TASKS:
A) In the methods text, at what dilution was the primary anti-GFP antibody used?
B) Reproduce the methods text word for word, everything from "2.10. Immunoblot and" down to "(Promega, Fitchburg, USA).".

TEXT EXCERPT:
GUS activities of AO::GUS and ABA3::GUS transformants were assayed using 50 μL protein extract in 450 μL GUS reaction buffer (50 mM potassium phosphate buffer, pH 7.0, 10 mM β-mercaptoethanol, 10 mM Na2-EDTA, 0.1% N-lauroylsarcosine, 0.1% triton X-100 and 1 mM 4-methylumbelliferyl-D-glucuronide hydrate) at 37˚C. The reaction was stopped after 10, 20 and 30 min in 0.2 M sodium carbonate and the reaction product 4-methylumbelliferone (4-MU) was measured using a luminescence spectrometer LS30 (Perkin-Elmer, Massachusetts, USA) or the Tristar Multimode Plate Reader (Berthold Technologies, Wildbad, Germany) detecting excitation at 365 nm and emission at 455 nm. GUS activity was calculated using a 4-MU standard.

2.9. ABA Determination

ABA concentrations were determined using the Phytodetek ABA enzyme immunoassay test kit (Agdia Inc., Elkhart, USA) according to the manufacturer’s protocol. Aqueous isolation allowed the simultaneous measurement of physiologically active ABA as well as the inactive form ABA-GE (abscisic acid-β-D-glucopyranosyles- ter).

2.10. Immunoblot and Immunodetection

For immunodetection 50 μg protein were separated by 7.5% SDS polyacrylamide gel electrophoresis (SDS- PAGE) prior to transfer onto nitrocellulose membrane (Hybond-P, GE Healthcare, Fairfield, USA) by electro-blotting. As protein marker PageRuler™ Prestained Protein Ladder (Fermentas, St. Leon-Rot, Germany) was used. The primary anti GFP-antibody (Anti-GFP rabbit polyclonal serum, Invitrogen, Darmstadt, Germany) was diluted 1:750 prior to use. The detection was finalized with an alkaline phosphatase-conjugated anti-rabbit antibody (Sigma Aldrich), diluted 1:7500 prior to use, and BCIP/NBT staining reagents (Promega, Fitchburg, USA).

2.11. Microscopic Analyses

Fluorescence of the lower leaf epidermis was visualized with the confocal laser scanning microscope (cLSM) 510 META (Release Version 4.2 SP1) connected to an Axiovert 200M (Carl Zeiss, Oberkochen, Germany). The specimens were examined either using the C-Apochromat 40x/1.2 water-immersion objective for detailed pictures with excitation using the argon laser (488 nm line for GFP and chlorophyll auto-fluorescence). The emitted light passed the primary beam splitting mirrors UV/488/543/633 and was separated by a secondary beam splitter at 545 nm. Fluorescence was detected with filter sets as follows: BP 505-530 for GFP and LP 650 for red auto-fluorescence of chlorophyll. When appropriate, the bright field images of samples were imaged with the transmitted light photomultiplier, and the Lambda-mode was used to examine the spectral signature of fluorophores. All images were processed with LSM Image Browser Release 4.2 (Carl Zeiss).

EXTRACTED INFORMATION:
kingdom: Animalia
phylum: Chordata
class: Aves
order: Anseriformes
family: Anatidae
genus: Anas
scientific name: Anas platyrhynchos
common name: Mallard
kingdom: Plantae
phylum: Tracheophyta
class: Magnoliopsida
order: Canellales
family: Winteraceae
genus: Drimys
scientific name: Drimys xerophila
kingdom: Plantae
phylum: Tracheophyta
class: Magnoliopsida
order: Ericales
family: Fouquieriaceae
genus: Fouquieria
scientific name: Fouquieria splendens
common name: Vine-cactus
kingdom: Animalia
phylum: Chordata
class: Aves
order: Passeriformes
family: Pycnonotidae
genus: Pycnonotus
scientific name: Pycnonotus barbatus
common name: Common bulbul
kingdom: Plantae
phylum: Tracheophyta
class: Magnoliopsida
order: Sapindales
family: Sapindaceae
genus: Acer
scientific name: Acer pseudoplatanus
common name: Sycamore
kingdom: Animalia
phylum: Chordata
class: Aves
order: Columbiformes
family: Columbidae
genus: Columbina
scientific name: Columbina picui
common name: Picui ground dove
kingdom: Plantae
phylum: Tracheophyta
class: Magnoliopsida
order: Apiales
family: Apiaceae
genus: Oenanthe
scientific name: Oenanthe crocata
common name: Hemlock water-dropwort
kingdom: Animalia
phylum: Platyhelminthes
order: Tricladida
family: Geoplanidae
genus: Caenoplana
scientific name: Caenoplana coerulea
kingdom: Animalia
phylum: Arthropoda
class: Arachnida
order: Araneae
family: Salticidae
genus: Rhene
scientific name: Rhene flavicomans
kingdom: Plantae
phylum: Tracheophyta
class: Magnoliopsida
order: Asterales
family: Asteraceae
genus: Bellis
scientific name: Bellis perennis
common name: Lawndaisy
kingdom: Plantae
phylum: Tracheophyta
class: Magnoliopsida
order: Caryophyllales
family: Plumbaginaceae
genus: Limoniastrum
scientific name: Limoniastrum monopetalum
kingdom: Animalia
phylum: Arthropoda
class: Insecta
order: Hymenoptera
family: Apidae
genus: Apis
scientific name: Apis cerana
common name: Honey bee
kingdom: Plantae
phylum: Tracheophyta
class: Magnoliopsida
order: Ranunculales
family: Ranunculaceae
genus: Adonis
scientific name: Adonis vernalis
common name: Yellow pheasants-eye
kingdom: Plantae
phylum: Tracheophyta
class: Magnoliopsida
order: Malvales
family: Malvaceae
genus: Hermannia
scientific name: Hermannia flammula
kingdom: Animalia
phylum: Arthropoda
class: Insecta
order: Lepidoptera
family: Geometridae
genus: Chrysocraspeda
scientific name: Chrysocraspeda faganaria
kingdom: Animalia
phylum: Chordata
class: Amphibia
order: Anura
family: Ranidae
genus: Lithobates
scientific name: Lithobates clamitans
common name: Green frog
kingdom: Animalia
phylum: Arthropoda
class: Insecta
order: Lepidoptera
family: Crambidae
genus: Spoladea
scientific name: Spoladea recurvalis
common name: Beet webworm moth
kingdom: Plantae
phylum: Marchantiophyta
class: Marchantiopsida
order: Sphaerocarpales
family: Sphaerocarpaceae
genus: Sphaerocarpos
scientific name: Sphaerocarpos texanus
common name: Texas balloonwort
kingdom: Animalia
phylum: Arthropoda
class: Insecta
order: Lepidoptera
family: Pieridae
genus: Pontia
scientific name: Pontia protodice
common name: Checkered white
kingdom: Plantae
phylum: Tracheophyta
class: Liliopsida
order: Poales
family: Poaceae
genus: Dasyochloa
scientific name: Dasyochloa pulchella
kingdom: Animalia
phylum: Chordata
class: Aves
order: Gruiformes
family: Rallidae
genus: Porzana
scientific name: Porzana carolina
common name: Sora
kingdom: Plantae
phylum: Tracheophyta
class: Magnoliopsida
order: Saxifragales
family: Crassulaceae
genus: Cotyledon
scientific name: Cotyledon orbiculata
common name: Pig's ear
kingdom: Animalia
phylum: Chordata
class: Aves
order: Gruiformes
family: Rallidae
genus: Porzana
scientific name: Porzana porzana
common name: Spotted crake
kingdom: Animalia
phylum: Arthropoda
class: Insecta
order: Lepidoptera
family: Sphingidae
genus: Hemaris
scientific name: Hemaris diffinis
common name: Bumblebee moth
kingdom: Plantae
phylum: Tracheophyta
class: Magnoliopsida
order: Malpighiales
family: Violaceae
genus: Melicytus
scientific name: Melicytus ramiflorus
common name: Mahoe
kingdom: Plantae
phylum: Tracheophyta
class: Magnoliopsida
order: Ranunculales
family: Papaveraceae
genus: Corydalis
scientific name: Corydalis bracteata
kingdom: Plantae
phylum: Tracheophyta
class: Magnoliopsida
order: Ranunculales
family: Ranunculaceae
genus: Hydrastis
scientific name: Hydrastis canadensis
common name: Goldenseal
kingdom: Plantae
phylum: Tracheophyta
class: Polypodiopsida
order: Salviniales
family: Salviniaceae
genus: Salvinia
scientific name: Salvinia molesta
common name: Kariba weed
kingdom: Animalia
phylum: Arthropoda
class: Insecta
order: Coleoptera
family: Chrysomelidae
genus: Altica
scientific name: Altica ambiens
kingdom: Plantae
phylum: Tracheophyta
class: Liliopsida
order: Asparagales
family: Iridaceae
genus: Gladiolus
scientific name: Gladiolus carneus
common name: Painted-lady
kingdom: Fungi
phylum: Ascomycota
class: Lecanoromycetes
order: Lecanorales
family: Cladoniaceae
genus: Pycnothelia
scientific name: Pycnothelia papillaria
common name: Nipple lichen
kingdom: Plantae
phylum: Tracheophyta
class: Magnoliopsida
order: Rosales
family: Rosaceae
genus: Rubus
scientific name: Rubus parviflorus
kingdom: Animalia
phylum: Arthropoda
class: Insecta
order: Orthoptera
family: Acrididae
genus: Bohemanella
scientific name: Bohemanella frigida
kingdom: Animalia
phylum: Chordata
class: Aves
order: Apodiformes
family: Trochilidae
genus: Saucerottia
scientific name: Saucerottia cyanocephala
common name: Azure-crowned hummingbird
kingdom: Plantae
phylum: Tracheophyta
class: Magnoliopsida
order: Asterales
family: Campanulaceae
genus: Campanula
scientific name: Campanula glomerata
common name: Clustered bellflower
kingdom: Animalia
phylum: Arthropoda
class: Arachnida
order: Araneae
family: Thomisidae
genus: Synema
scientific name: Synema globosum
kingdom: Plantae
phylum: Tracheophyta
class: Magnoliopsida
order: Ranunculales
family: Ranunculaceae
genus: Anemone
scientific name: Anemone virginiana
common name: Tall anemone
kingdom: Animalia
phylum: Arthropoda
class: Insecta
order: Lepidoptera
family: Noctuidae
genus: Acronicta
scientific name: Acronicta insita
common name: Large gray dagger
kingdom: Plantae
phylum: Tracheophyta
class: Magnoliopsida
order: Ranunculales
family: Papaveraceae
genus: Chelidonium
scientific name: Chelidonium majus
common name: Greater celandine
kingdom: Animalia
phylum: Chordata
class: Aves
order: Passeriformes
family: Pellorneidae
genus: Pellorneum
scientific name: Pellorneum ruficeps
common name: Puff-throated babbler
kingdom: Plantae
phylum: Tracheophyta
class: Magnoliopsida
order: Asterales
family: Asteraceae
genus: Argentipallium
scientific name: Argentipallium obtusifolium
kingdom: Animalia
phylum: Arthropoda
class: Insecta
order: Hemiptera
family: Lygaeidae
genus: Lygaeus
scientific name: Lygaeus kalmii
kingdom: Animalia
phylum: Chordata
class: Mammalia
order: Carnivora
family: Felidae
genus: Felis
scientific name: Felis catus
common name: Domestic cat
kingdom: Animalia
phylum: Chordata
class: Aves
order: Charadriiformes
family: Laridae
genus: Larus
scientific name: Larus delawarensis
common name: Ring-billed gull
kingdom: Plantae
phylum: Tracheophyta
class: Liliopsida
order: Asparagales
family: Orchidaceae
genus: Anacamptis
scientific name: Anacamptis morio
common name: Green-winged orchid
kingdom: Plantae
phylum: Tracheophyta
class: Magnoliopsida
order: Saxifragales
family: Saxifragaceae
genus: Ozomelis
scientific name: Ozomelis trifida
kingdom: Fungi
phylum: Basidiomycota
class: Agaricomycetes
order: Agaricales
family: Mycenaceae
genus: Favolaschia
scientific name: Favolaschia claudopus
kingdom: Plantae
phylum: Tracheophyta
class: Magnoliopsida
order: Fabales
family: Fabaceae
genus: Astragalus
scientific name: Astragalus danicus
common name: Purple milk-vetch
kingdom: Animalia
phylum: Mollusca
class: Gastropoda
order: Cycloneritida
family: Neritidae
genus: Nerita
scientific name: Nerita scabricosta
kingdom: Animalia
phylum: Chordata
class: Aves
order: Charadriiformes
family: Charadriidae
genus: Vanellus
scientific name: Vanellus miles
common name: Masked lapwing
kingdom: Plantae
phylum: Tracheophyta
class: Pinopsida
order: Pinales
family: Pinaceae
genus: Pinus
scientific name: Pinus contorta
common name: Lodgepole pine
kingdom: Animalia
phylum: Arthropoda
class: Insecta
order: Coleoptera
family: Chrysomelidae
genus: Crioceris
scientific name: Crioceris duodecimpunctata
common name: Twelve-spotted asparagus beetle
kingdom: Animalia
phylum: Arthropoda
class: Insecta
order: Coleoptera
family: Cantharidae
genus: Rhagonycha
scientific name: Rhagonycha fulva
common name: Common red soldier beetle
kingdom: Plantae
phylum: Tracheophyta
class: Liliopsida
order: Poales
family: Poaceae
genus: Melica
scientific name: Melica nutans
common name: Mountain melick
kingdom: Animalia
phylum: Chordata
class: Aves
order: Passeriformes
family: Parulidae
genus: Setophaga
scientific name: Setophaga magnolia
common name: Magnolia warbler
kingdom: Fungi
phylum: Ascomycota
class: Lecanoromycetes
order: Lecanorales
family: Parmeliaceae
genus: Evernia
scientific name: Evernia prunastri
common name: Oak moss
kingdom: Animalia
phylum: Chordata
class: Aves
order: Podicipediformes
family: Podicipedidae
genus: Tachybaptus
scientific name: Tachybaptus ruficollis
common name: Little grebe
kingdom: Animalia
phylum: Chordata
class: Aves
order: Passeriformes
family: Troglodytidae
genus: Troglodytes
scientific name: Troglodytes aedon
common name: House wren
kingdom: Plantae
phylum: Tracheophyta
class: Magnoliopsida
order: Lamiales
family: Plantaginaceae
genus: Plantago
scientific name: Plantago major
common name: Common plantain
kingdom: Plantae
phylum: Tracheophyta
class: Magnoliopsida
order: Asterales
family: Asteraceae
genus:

EXERCISE ANSWERS:
A) 1:750

B)
2.10. Immunoblot and Immunodetection

For immunodetection 50 μg protein were separated by 7.5% SDS polyacrylamide gel electrophoresis (SDS- PAGE) prior to transfer onto nitrocellulose membrane (Hybond-P, GE Healthcare, Fairfield, USA) by electro-blotting. As protein marker PageRuler™ Prestained Protein Ladder (Fermentas, St. Leon-Rot, Germany) was used. The primary anti GFP-antibody (Anti-GFP rabbit polyclonal serum, Invitrogen, Darmstadt, Germany) was diluted 1:750 prior to use. The detection was finalized with an alkaline phosphatase-conjugated anti-rabbit antibody (Sigma Aldrich), diluted 1:7500 prior to use, and BCIP/NBT staining reagents (Promega, Fitchburg, USA).